The core steps of internationalization are as follows.

  1. Import the correct dayjs locale file.
  2. Create and import a messages file, containing key-value translation pairs, and stored under the /locales dir.
  3. Pass the configs, messages and locale to the App initialization.

For example:

import 'dayjs/locale/en';
import App from '@transact-open-ux/workspaces/dist/App';
import configs from './configs/development';
import messages from './locales/en';

const root = document.getElementById('root');

export default async function init() {
if (process.env.NODE_ENV === 'development') {
const { default: fixtures } = await import('./fixtures/development');
const { default: makeServer } = await import('@transact-open-ux/workspaces/dist/Server');
// start server
makeServer({
fixtures,
});
}
// start only the cleint if production
App(root, configs, messages, 'en');
}

init();
info

Workspaces uses the dayjs library for date translations. It requires some unique local data when doing internationalization, mainly for relative time translation, such as "yesterday", "today", "tomorrow", "X minutes ago", or "X months ago". That's why it is important to import the correct locale at the beginning of the file.

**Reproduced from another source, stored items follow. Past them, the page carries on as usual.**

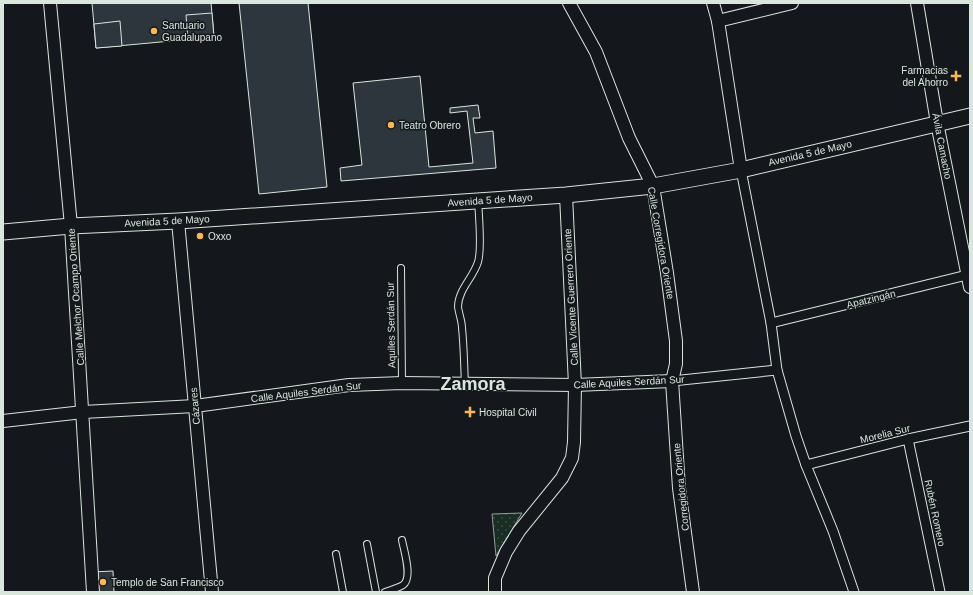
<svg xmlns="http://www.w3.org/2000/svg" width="973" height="595" viewBox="0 0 973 595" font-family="Arial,sans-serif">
<defs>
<pattern id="park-dots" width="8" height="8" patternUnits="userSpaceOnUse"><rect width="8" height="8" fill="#1a2d24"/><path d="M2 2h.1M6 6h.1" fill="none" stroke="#3b4b43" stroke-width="1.8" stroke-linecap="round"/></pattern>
</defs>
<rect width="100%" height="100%" fill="#14181c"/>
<polygon fill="url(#park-dots)" stroke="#939e99" points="522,513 496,556 492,514"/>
<g fill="#2c363c" stroke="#d8e6dc">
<polygon points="92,3 211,3 214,37 96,48"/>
<polygon points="239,3 308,3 327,187 259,194"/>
<polygon points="212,13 214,37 188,40 186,15"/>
<polygon points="120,21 122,46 96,48 94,24"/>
<polygon points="420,76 429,167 473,163 467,111 450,113 450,108 478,105 480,118 473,118 475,133 493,131 496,168 341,181 340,168 362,165 353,83"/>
<polygon points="113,571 114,592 93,592 92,572"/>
</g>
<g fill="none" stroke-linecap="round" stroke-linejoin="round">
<defs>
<g id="service">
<polyline points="401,268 402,383"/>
<path d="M465 384C464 365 464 347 462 328 462 321 459 314 458 307 458 290 473 278 478 262 482 249 479 216 478 201"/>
<polyline points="367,544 376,592"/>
<polyline points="336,554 343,592"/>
<path d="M385 592C391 590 398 588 403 585 413 578 404 551 402 540"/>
</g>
<g id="pedestrian">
<polyline points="741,170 771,323 777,370 796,436 806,465 833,531 854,592"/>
<polyline points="771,323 967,275"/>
<polyline points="672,381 777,370"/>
<polyline points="908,439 940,592"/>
<polyline points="806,465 908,439 970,426"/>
</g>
<g id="minor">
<polyline points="50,3 71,226 93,592"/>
<polyline points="569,3 596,52 629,138 653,186 667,273 676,341 676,364 672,381 679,488 693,592"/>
<polyline points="713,3 718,21 741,170"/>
<polyline points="917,3 937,123 970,287"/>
<polyline points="718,21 792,3"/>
<polyline points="178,221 212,592"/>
<polyline points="3,421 83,412 195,406 349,385 402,383 575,385 672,381"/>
<polyline points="495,592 495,578 506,552 519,531 562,478 572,458 574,442 575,385 566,195"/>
</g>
<polyline id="tertiary" points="3,232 71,226 178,221 566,195 653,186 741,170 970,116"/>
</defs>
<use href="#service" stroke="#d8e6dc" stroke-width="8"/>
<use href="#pedestrian" stroke="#d8e6dc" stroke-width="11"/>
<use href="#minor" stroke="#d8e6dc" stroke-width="14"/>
<use href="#tertiary" stroke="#d8e6dc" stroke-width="17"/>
<use href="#service" stroke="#14181c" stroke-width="6"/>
<use href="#pedestrian" stroke="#14181c" stroke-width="9"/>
<use href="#minor" stroke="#14181c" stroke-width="12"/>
<use href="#tertiary" stroke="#14181c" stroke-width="15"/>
</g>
<g fill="#ffb74d" stroke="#14181c" stroke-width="1.5">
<circle cx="154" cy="31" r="4"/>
<path d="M954 70h4v4h4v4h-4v4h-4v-4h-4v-4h4z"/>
<circle cx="391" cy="125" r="4"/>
<circle cx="200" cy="236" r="4"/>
<path d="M468 406h4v4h4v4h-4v4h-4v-4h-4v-4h4z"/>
<circle cx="103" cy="582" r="4"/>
</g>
<g text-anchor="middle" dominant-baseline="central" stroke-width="3" stroke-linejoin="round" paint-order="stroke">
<g font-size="10" fill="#d8e6dc" stroke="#14181c" text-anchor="start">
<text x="162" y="25">Santuario<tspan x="162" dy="12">Guadalupano</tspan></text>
<text x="948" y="70" text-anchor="end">Farmacias<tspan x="948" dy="12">del Ahorro</tspan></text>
<text x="399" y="125">Teatro Obrero</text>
<text x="208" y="236">Oxxo</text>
<text x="479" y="412">Hospital Civil</text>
<text x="111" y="582">Templo de San Francisco</text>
</g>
<g font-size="10" fill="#d8e6dc" stroke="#14181c">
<text transform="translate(942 146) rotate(79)">Ávila Camacho</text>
<text transform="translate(810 153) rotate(-13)">Avenida 5 de Mayo</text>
<text transform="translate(490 200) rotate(-4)">Avenida 5 de Mayo</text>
<text transform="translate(167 221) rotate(-3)">Avenida 5 de Mayo</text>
<text transform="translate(661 243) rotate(80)">Calle Corregidora Oriente</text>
<text transform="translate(76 297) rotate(-94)">Calle Melchor Ocampo Oriente</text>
<text transform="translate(571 297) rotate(-93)">Calle Vicente Guerrero Oriente</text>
<text transform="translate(871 299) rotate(-14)">Apatzingán</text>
<text transform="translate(391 325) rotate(-91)">Aquiles Serdán Sur</text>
<text transform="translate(629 382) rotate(-3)">Calle Aquiles Serdán Sur</text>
<text transform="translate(306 392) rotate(-7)">Calle Aquiles Serdán Sur</text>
<text transform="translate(195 406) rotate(-95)">Cázares</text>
<text transform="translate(885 434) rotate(-14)">Morelia Sur</text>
<text transform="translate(681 487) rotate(-96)">Corregidora Oriente</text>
<text transform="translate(935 513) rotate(78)">Rubén Romero</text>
</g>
<g font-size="18" font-weight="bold" fill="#d8e6dc" stroke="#14181c">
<text x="473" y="384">Zamora</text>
</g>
</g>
<rect width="973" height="595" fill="none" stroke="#d8e6dc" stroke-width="8"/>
</svg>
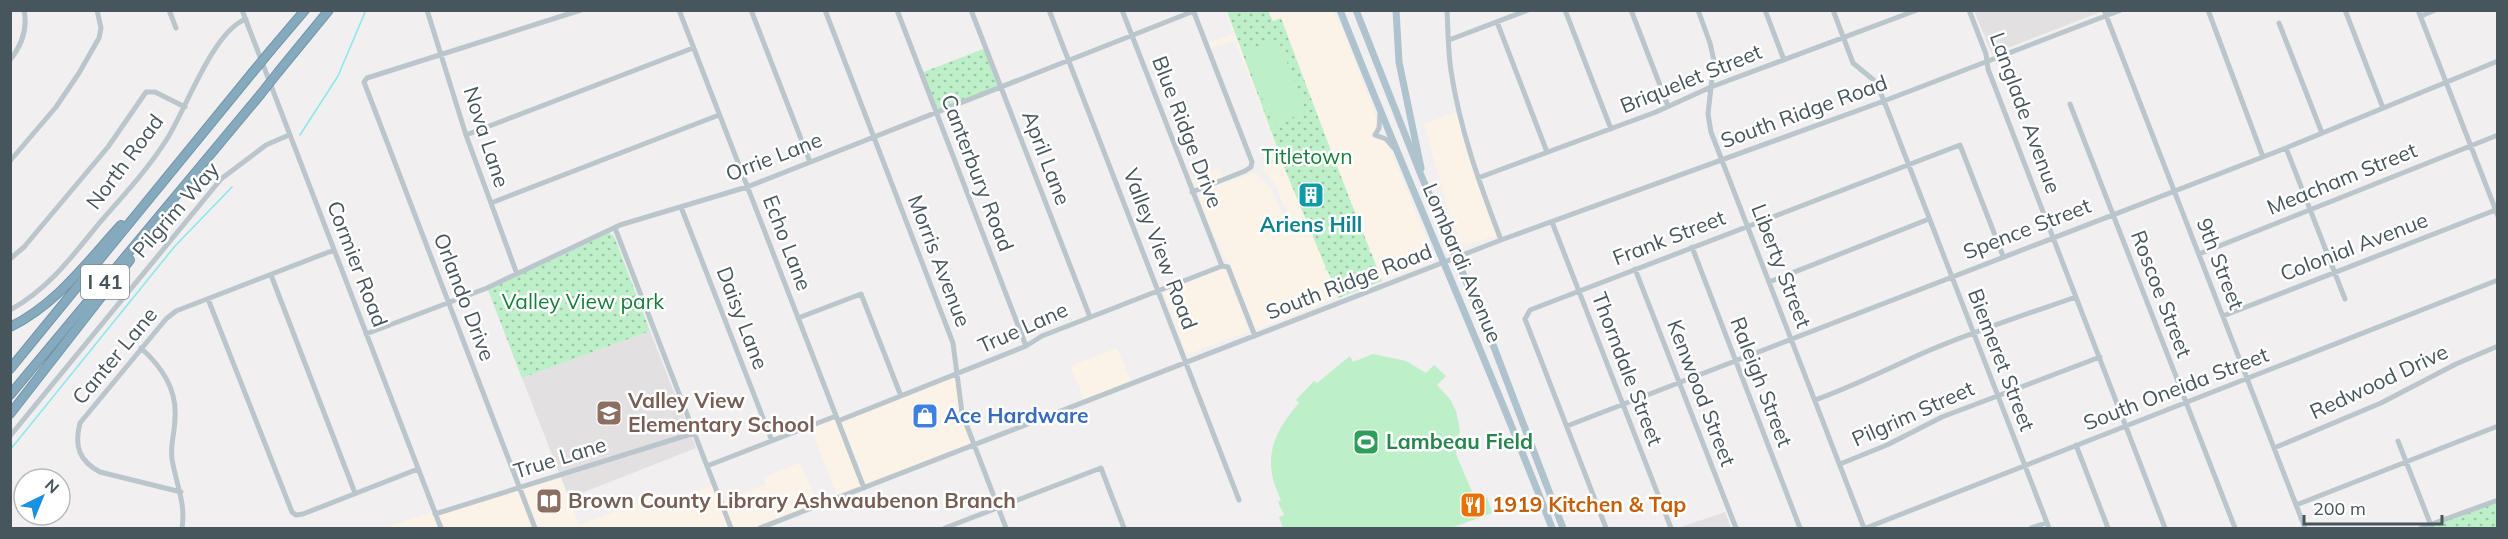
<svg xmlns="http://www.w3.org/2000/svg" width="2508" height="539" font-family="Mulish,sans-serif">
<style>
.commercial{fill:#fcf3e8}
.education{fill:#e2e0e1}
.grass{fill:url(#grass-dots)}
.pitch{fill:#bdefc8}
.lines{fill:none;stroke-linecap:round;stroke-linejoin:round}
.stream{stroke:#8ae7ec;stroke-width:1.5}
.highway-casing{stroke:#7295a9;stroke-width:10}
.minor{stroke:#bac6cc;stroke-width:5}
.major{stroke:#aec3cd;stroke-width:7}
.highway{stroke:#86aabd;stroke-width:8}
.highway-bridge-casing{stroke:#7295a9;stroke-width:10;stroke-linecap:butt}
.highway-bridge{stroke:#86aabd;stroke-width:8}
.labels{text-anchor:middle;stroke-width:5;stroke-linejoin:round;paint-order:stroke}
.shield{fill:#fff;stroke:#7e888d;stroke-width:1.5}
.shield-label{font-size:20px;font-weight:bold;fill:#47555c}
.street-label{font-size:21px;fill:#47555c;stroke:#fff}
.park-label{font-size:21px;fill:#177e3a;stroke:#fff}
.culture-label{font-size:21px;font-weight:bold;fill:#0d838f;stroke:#fff}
.education-label{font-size:21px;font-weight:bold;fill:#785e54;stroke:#fff;text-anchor:start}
.shop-label{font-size:21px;font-weight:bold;fill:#366cbe;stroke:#fff;text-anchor:start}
.leisure-label{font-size:21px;font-weight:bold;fill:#27864d;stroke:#fff;text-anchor:start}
.food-label{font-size:21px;font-weight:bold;fill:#c56008;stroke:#fff;text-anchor:start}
</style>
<defs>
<pattern id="grass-dots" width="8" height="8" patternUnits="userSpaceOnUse" patternTransform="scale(1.5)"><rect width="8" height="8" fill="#bdefc8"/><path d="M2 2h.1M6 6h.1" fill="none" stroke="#9bc4a6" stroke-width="1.8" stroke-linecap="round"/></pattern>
</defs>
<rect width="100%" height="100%" fill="#f1efef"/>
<!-- commercial -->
<path class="commercial" d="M 1225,11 L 1333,11 L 1345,35 L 1377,121 L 1377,127 L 1372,133 L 1375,140 L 1384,141 L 1388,145 L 1431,249 L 1432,256 L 1429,262 L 1258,329 L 1254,327 L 1231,268 L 1212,232 L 1199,200 L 1202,192 L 1213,187 L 1211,181 L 1196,185 L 1191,179 L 1219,168 L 1225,183 L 1254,173 L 1272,190 L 1285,221 L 1290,220 L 1274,182 L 1261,168 L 1281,160 L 1235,40 L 1211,48 L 1209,43 L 1234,34 Z
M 1459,111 L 1499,235 L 1466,245 L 1462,244 L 1450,216 L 1424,124 Z
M 1222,269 L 1226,271 L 1249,331 L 1189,354 L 1185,350 L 1164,294 L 1167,290 Z
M 1117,348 L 1132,384 L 1086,402 L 1070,366 Z
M 957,374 L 962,413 L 974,446 L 838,498 L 810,426 L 836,416 L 838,420 Z
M 800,463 L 819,506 L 760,528 L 385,528 L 434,511 L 435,513 L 560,475 L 579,525 L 657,496 L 661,505 L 714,485 L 721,502 L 766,484 L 764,477 Z"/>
<!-- education -->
<path class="education" d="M 2099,11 L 2100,12 L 1992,54 L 1974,11 Z
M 650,331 L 696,448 L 569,498 L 522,378 Z
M 1725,512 L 1731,528 L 1678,528 Z"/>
<!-- grass -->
<path class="grass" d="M 1227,11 L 1268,11 L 1273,21 L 1281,18 C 1310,96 1340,175 1370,250 L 1368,251 L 1371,252 L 1382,281 L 1338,298 L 1328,271 L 1324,269 L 1326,268 L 1286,172 Z
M 986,48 L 1001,87 L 936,112 L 921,73 Z
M 609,233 L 614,236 L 650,331 L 522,378 L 488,290 Z
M 2497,500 L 2497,528 L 2432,528 L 2431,525 Z"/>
<!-- pitch -->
<path class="pitch" d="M 1278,39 L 1306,112 L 1273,125 L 1244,52 Z
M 1373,354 L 1406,361 L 1426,373 L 1434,365 L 1446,376 L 1437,385 L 1450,399 L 1456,411 L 1460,430 L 1456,454 L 1475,499 L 1483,495 L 1484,498 L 1487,497 L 1492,513 L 1451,528 L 1283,528 L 1279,517 L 1284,515 L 1278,502 L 1281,500 C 1262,461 1271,435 1299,403 L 1296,400 L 1314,381 L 1317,383 L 1350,356 L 1353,362 Z"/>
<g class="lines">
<!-- stream -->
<path class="stream" d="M 300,135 L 338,76 L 366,10
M 10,450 L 175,246 L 232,187"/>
<!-- highway casing -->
<g class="highway-casing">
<path id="highway" d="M 271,50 L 305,10
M 279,71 L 329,10
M 10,327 C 57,304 87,262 121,225
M 10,369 L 252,73
M 10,395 L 260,95
M 10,414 L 130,260"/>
</g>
<!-- minor -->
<path class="minor" d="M 169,10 L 176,28
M 242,10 L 441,528
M 427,10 L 466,135 L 517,274
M 679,10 L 864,488
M 751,10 L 810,162
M 825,10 L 953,343 L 962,413 L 1006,528
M 897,10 L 1026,346
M 971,10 L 1090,317
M 1049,10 L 1239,500
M 1122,10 L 1222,266
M 1447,10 C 1448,30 1448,51 1451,71 C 1460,130 1480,185 1501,240
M 1565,10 L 1611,129
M 1631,10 L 1668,106
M 1698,10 L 1710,43 L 1714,61 L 1708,114 L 1711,132 L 1864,528
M 1765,10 L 1784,60
M 1833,10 L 1853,63 L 1876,82 L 1884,101 L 2049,528
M 1969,10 L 1986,54 L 1988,69 L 2165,528
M 2104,10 L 2305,528
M 2208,10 L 2263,157
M 2345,10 L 2383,108
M 2418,10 L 2498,216
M 2421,16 L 2435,10
M 1497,22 L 1547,152
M 2279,23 L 2322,133
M 1449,40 L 1528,10
M 10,60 C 22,45 28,29 24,10
M 2070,104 L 2235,528
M 1380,114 L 1379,128 L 1375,135 L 1386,139 L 1394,148
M 466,135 L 693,48
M 2286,148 L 2345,299
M 10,161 L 56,107 L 79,73 L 99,38 L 101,28 L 97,10
M 1478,178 L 1656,112 L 1711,87 L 1917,10
M 1192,192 L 1245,171 L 1251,167 L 1252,162 L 1193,10
M 491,203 L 719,115
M 681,207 L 772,441
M 1552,222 L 1671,528
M 615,228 L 731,528
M 1692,247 L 1800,528
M 2199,254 L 2498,135
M 10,259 L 24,247 L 108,147 L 146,92 L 155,92 L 185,107
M 1222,266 L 1228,267 L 1255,336
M 1635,269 L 1736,528
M 271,275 L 355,493
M 1769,282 L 1929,219
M 208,299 L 292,512 L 296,515 L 303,514 L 418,469
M 10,310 C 49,289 74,254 101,221 C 124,195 148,169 167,139 C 186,109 213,31 246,19
M 2223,316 L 2498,209
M 798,318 L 861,294 L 901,396
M 366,334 L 487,288 L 620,225 L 747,187 L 1194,11
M 141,348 C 161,366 177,389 175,417 C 175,432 170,445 172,459 C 176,484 186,503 182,528
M 1815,400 C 1852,387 1885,370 1921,354 C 1971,332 2024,315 2076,297
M 838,421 L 1026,346 L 1042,336 L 1222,266
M 1567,426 L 2286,148 L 2498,61
M 10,436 L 221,179 L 266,145 L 289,135
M 2398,441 L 2432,528
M 2076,445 L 2108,528
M 2274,448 L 2381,403 L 2456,364 L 2498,346
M 1840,464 L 1887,445 L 1942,417 L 2100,357
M 707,466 L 836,416
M 181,492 L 100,472 C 79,461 74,446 80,423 L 166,319 L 176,311 L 334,250
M 2296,505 L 2498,426
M 435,514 L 694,433
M 535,528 L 364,82 L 367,78 L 581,10
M 760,528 L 1501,240 L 1884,101 L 2121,10
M 945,528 L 1101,468 L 1124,528
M 1606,528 L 1525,319 L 1530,310 L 1960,145 L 2003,256
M 1866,528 L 2498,280
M 2031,528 L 2046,523
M 2421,528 L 2498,500"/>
<!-- major -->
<path class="major" d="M 1340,10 C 1408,184 1485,354 1552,528
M 1356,10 L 1421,175 L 1492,342 L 1563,528
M 1396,10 L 1399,62 L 1421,168"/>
<!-- highway -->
<use href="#highway" class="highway"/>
<!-- highway-bridge casing -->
<g class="highway-bridge-casing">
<path id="highway-bridge" d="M 252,73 L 271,50
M 260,95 L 279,71"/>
</g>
<!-- highway-bridge -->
<use href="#highway-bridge" class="highway-bridge"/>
</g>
<!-- icons -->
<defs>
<g id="building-square" transform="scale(1.35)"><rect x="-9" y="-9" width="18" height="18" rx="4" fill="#0f9aa8" stroke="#fff"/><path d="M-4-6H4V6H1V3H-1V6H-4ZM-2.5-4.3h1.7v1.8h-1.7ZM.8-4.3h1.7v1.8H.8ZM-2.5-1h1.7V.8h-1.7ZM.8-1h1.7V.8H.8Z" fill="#fff"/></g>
<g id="school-square" transform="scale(1.35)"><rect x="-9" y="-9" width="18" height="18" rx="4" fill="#8d6e63" stroke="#fff"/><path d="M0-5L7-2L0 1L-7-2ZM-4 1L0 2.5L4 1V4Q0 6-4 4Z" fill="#fff"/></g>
<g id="shop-square" transform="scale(1.35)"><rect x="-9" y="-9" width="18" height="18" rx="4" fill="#3f7fe0" stroke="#fff"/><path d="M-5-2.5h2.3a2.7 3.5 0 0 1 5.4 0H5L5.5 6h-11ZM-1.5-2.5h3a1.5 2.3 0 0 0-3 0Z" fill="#fff"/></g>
<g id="stadium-square" transform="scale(1.35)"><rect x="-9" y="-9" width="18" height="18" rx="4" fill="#2e9e5b" stroke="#fff"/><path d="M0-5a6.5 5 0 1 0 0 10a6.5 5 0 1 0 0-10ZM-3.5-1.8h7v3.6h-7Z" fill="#fff"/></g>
<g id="library-square" transform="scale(1.35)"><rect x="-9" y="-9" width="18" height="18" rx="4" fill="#8d6e63" stroke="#fff"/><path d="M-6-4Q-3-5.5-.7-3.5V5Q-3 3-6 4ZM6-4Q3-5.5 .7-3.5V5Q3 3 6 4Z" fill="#fff"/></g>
<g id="restaurant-square" transform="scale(1.35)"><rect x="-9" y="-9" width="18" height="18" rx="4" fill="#e8710a" stroke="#fff"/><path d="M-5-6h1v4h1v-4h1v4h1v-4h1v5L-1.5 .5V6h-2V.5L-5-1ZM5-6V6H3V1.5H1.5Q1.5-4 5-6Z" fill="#fff"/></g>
</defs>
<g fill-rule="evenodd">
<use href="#building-square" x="1311" y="195"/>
<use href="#school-square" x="609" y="413"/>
<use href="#shop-square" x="925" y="416"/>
<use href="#stadium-square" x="1366" y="442"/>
<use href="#library-square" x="549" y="501"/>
<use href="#restaurant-square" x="1473" y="505"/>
</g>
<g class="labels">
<!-- shield labels -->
<rect class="shield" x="81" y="265" width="48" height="34" rx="4.5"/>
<g class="shield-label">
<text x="105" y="289">I 41</text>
</g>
<!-- street labels -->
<g class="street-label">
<text transform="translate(1691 79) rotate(-22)" y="7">Briquelet Street</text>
<text transform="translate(1804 112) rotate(-20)" y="7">South Ridge Road</text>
<text transform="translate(2025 113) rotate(70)" y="7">Langlade Avenue</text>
<text transform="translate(1187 132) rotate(69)" y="7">Blue Ridge Drive</text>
<text transform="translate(486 137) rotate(72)" y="7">Nova Lane</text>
<text transform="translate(774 157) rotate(-21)" y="7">Orrie Lane</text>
<text transform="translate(1046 158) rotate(69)" y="7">April Lane</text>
<text transform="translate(125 162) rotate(-53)" y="7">North Road</text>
<text transform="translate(977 173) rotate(69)" y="7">Canterbury Road</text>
<text transform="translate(2342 179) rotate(-22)" y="7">Meacham Street</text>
<text transform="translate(176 210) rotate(-49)" y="7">Pilgrim Way</text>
<text transform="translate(2027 229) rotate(-21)" y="7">Spence Street</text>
<text transform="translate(1669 238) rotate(-21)" y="7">Frank Street</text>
<text transform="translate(787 243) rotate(69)" y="7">Echo Lane</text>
<text transform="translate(2354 247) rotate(-21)" y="7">Colonial Avenue</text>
<text transform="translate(1160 249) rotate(69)" y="7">Valley View Road</text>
<text transform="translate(939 261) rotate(69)" y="7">Morris Avenue</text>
<text transform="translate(1462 263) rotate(67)" y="7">Lombardi Avenue</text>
<text transform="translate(357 264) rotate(69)" y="7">Cormier Road</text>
<text transform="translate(2220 264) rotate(69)" y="7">9th Street</text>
<text transform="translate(1781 266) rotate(69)" y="7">Liberty Street</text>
<text transform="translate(1349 282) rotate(-21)" y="7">South Ridge Road</text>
<text transform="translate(2161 294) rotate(69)" y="7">Roscoe Street</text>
<text transform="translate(464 297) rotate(69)" y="7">Orlando Drive</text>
<text transform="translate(742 318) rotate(69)" y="7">Daisy Lane</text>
<text transform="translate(1023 328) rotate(-24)" y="7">True Lane</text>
<text transform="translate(115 356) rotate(-50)" y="7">Canter Lane</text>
<text transform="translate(2001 360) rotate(69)" y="7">Biemeret Street</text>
<text transform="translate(1627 369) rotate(69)" y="7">Thorndale Street</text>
<text transform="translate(1761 382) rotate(69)" y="7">Raleigh Street</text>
<text transform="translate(2379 382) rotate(-25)" y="7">Redwood Drive</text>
<text transform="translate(2176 389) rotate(-21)" y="7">South Oneida Street</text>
<text transform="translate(1701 393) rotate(69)" y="7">Kenwood Street</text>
<text transform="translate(1913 414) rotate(-24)" y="7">Pilgrim Street</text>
<text transform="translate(560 458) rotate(-17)" y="7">True Lane</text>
</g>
<!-- park labels -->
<g class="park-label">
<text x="1307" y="164">Titletown</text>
<text x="583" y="309">Valley View park</text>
</g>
<!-- culture labels -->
<g class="culture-label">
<text x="1311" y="232">Ariens Hill</text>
</g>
<!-- education labels -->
<g class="education-label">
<text x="628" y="408">Valley View<tspan x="628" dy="24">Elementary School</tspan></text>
<text x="568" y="508">Brown County Library Ashwaubenon Branch</text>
</g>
<!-- shop labels -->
<g class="shop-label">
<text x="944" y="423">Ace Hardware</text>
</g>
<!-- leisure labels -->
<g class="leisure-label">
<text x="1386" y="449">Lambeau Field</text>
</g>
<!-- food labels -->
<g class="food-label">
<text x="1492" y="512">1919 Kitchen &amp; Tap</text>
</g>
</g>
<!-- border -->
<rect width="2508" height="539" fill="none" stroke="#47555c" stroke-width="24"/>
<!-- north arrow -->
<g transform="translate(42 497) rotate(43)"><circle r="28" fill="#ffffff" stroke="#b5bbbe" stroke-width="1.5"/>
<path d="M0-4.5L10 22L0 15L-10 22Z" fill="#1a90e0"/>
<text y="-9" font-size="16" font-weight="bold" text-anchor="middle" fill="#47555c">N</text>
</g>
<!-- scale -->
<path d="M2304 515v9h138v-9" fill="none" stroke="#47555c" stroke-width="3"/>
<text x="2313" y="515" font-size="18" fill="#47555c" stroke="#ffffff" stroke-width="4.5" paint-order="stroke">200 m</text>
</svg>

Internationalized resource file management

The steps above consider how to internationalize after the introduction of messages files. Next, let's talk about the management of internationalization resource files.

Currently, we manage internationalization resource files in the src/locales folder. For example:

src/locales
.
├── en.ts
├── es.ts
└── pt.ts

Each of the *.ts files is a resource file, returning an object containing key-value pairs where the key is our translation id and the value is the the specific language translation. For example:

en.ts
export default {
Home: 'Home',
All: 'All',
Apply: 'Apply',
Process: 'Process',
Helpdesk: 'Helpdesk',
...
}
note

Workspaces currently supports a single locale per JM form. Multiple locales can be setup by deploying different forms to JM.